All of us are excited about the new ways we can market our services via the web and email: writing blogs, email newsletters, Facebook and more. However, sometimes it is good to try the old traditional way of marketing like writing a personal letter to your clients.
Instead of designing your monthly or quarterly newsletter this fall, try out my suggestion. Write an update about your company that is personal and truly down to earth. Your clients hired you in the beginning because they liked you, not your logo, your trucks or branding: though that may have caused them to be interested. They liked the person behind the brand! They felt comfortable that you and your team would do a good job on their home. Therefore, write them an update on how you and your team are doing. Tell them what you’ve been up to lately, any major changes you’ve made in your personal or business life such as “I just ran the Boston Marathon for the first time!” or “My oldest son just graduated from the Naval Academy…” etc. Don’t try to sell your services. Just write like you would to a friend and see what happens!

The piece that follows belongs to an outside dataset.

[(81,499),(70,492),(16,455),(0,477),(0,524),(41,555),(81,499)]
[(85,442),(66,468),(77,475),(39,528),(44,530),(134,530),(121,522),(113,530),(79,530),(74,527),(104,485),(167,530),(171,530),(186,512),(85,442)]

I spoke to a painting client who tried this “technique” out when he started a new painting business. He had broken up a partnership and started a brand new painting business and still had a small client list of over 100 people. He wrote a very simple letter telling them about his new company without trying to sell himself. Within days, he had 11 leads and closed 8 jobs! Not bad for spending less than $200 on stamps and a couple hours of time! My father’s company, Chism Brothers Painting, just recently did something similar. Instead of sending out their normal fall newsletter, they wrote a regular-old letter that gave their clients an update on their company and family life. 48 hours after people received the letter, Mike Chism (owner) had 4 quality painting leads from very good clients. He then received several emails thanking him for sending the letter and sang his praises for being such a great service company. One customer even told him she had made changes in her business and customer service department because of how he treated his clients! Wow!
So, try sending out a well-written letter, fold it up, stick it in a blank #10 envelope (with no window), type or hand-write your customers address, stick a stamp on it…and send it out! The time and cost is well worth it. Your clients will not be offended and will fill like part of the family!